Treasury Secretary Timothy Geithner, asked in London about CIT, told reporters on Monday that he was "actually pretty confident" that "we have the authority and the ability to make sensible choices."
And you know what "sensible" means to these people.
Analysts started speculating last week that CIT may be forced to file for bankruptcy. Mixed messages from Washington and the company sparked confusion in financial markets and led many investors to believe the government was preparing to let the lender fail. CIT shares fell 18 cents Monday, or 12%, to $1.35, the lowest since its 2002 initial public offering. The cost to insure CIT bonds against a default soared, with investors having to pay $4.1 million up front plus $500,000 a year to insure $10 million in CIT debt against default.
But not to worry - unlike most (small) investors who hope to survive in the Wild Wild West of actual markets, the US government has not learned to throw good money after bad.
- Even if CIT weathers the storm, many still question whether the lender can survive. CIT relied mainly on capital markets for financing, for instance borrowing in short-term debt markets, and those markets aren't hospitable to junk-rated financial companies.
How did we get here?
Founded in 1908, CIT focused on lending to businesses snubbed by traditional lenders. In 2004, the company revved up its lending and expanded into areas such as subprime mortgages and student lending, which saddled it with large losses.
CIT's troubles deepened in the spring of 2008 when credit ratings companies began downgrading its debt, further limiting its financing options. Delinquencies and bankruptcies of customers hurt by the recession also began to mount. Over the past few months, CIT customers such as Eddie Bauer Holdings, Filene's Basement Inc. and Kainos Partners, a franchisee of Dunkin' Donuts stores, filed for bankruptcy protection.
So do you see how it works? They took on more risk. Their CEO and other C level executies I am sure made tons of money in that era where volume - regardless of quality = profits! (p.s. are we asking for any clawbacks? pshaw!!! don't make me laugh) Those risks blew up. Conclusion? I'm going to help them out of this jam (so are you, it's your national duty as a patriot).

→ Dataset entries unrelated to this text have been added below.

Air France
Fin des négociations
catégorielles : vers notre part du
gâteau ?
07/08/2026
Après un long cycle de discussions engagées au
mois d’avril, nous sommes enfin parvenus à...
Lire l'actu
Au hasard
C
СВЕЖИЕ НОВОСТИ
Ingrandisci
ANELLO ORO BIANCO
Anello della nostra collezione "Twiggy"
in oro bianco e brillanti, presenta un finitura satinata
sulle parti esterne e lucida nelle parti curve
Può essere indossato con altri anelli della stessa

Next step: CEO and other C level executives laugh to bank - probably will get retention bonuses because of their "unique skill set" to keep running CIT. Because who knows the company better and knows best how to steer them out of the troubles? I mean if you burn down the house, who knows best how the house looked before you lighted the match - in fact, give the person with a match a bonus! We all win here - reverse Robin Hood style.
Again lesson of USSA. Don't fail small, because you will fail alone. Fail big, and the US taxpayer will be there for you. Because apparently the US taxpayer does not care nor pays attention to these "complicated financial things."

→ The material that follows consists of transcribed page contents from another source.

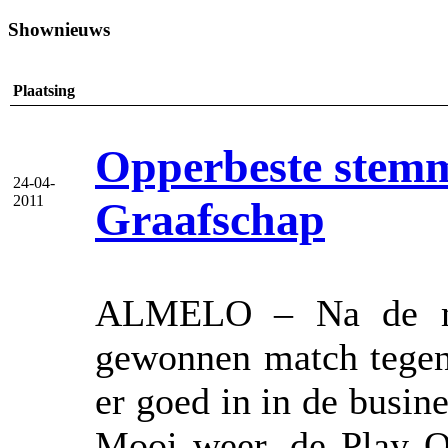
Shownieuws
Plaatsing
Opperbeste stemm
24-04-
2011
Graafschap
ALMELO – Na de mat
gewonnen match tegen
er goed in in de busin
Mooi weer, de Play Of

And let me finish this thought with... who else. We do NOT want this (fill in the blank) company to lose any money, so bring all the King's horses and all the King's men (more importantly bring the peasants coins) to save the Gold Men again. Whatever is done, CIT Group must be saved. Otherwise - Goldman could lose money.
- The company secured $3 billion in financing from Goldman Sachs (NYSE:GS) in June 2008.
The reasons for bailout suddenly became so much more clear.